Three musicians seated upon kitchen chairs played the flute, concertina and violoncello: (this is an old description of such a dance, and it's interesting that I concertina is put together with the cello. This is not common today, very few cellos being played in folk bands and very few concertina is being played in a classical ensemble similar to the string quartet. However concertina, piano accordion or button accordion was very much a central and Eastern European instrument, perhaps I've restricted to much, as Italian accordion music and French accordion music have exceedingly strong traditions and are wonderful and complex musical genres. Even the Scots take the accordion as standard instrument of a Scottish ceilidh band.

Nevertheless, it's interesting the combination of instruments that was reported in this time. With my own band, The Ostentatious Dance Band, with displays as you may have guessed, music of the Jane Austen period, we do include a cello together with flute, oboe or recorder, guitar and violin.

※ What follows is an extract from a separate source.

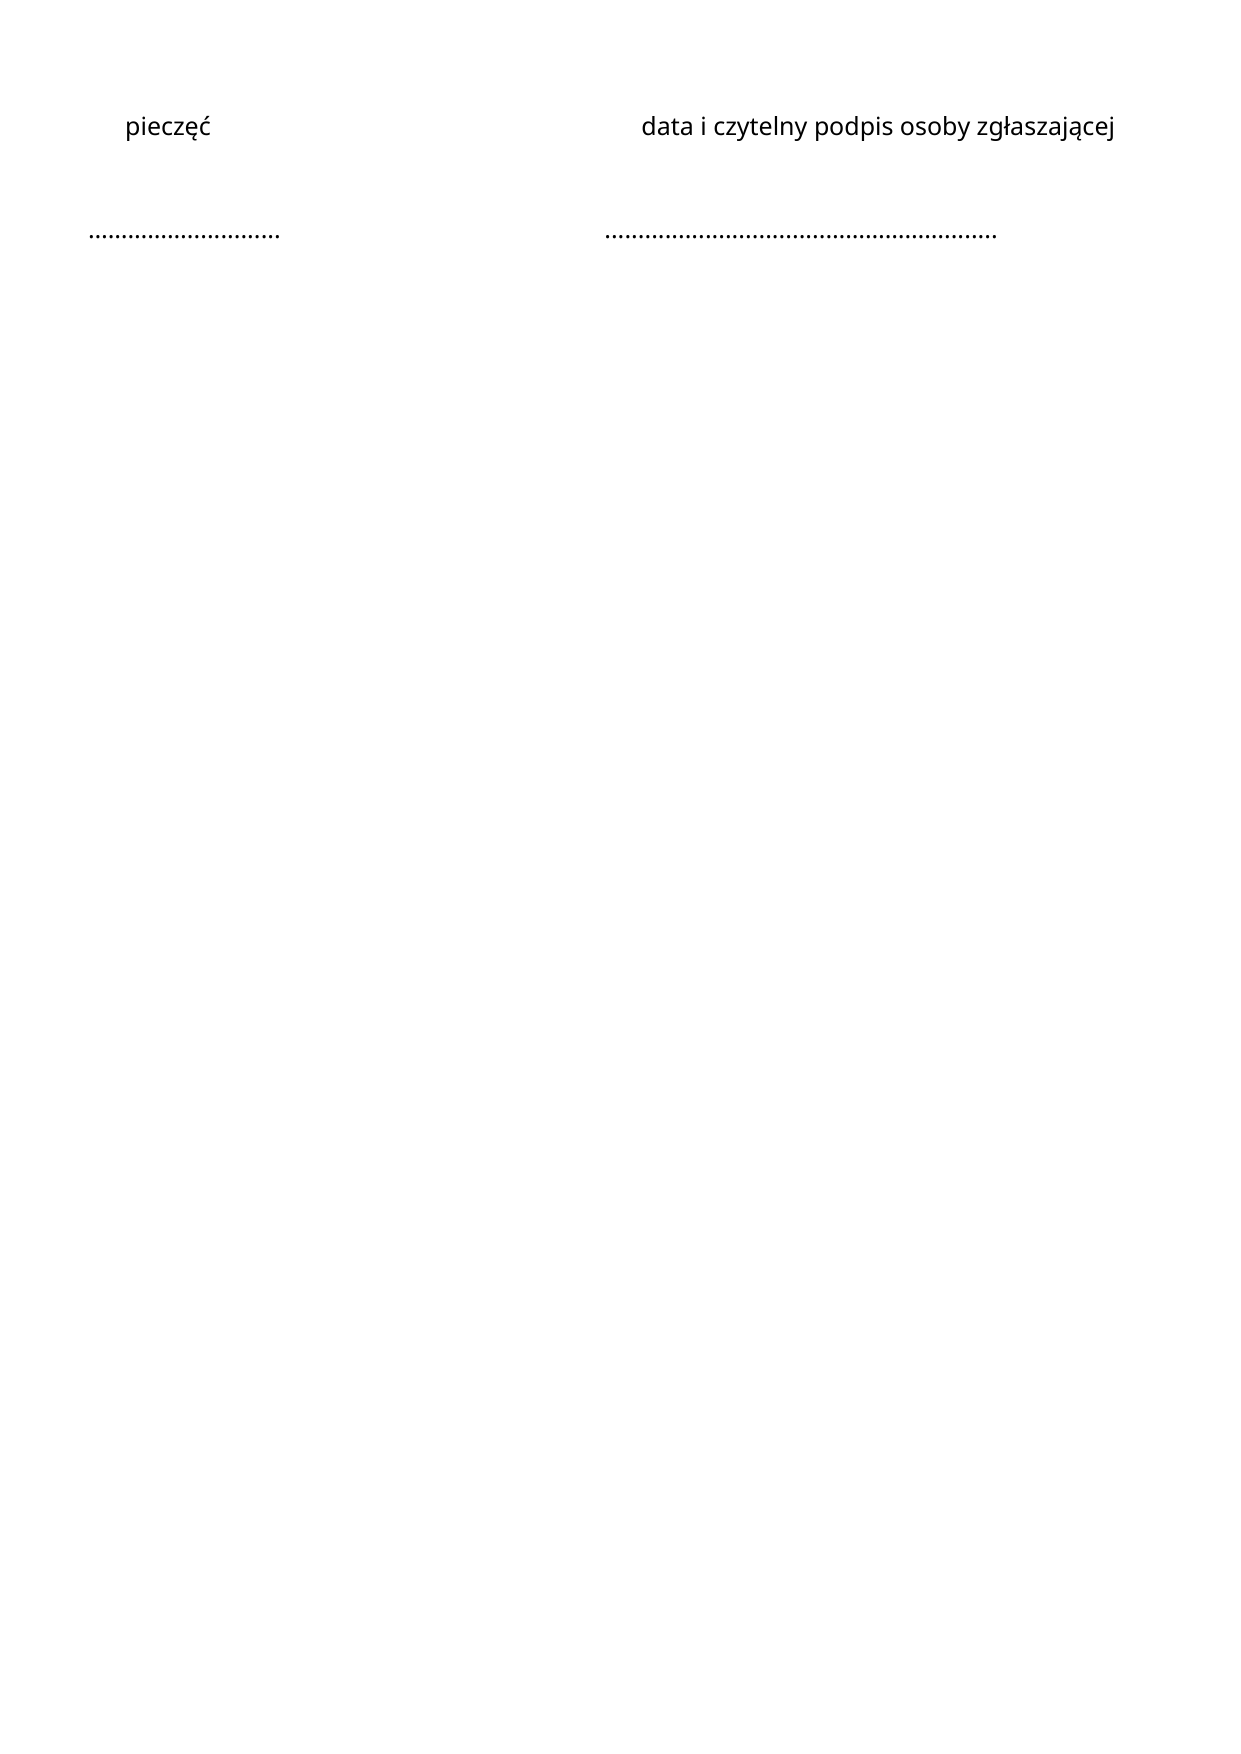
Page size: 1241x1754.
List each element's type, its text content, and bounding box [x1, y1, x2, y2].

 By each stood an encouraging bottle of Veltliner, the local red wine. One young man, asked at what time he had got home to his mountain hut in the summer pastures, said 'In time for milking at dawn.' Wedding dancing required considerable fortitude from guests. (And as I have have explained in earlier paragraphs, even more fortitude from the musicians, which people tend to forget. Perhaps it is in English tradition to forget the musicians, because in the Scottish ceilidh band tradition, the musicians are treated as the honoured guests at the dance and are always offered drinks and fed first, even at a wedding. In the Irish tradition, the musicians are traditionally a part of the whole group, be it a family birthday party, a wedding, or a public event. They are therefore not treated like a bunch of workmen have come to replastering wall. This means that the whole event is interactive, guests and musicians being equally responsible for developing the whole evening's atmosphere and making things go with a whiz.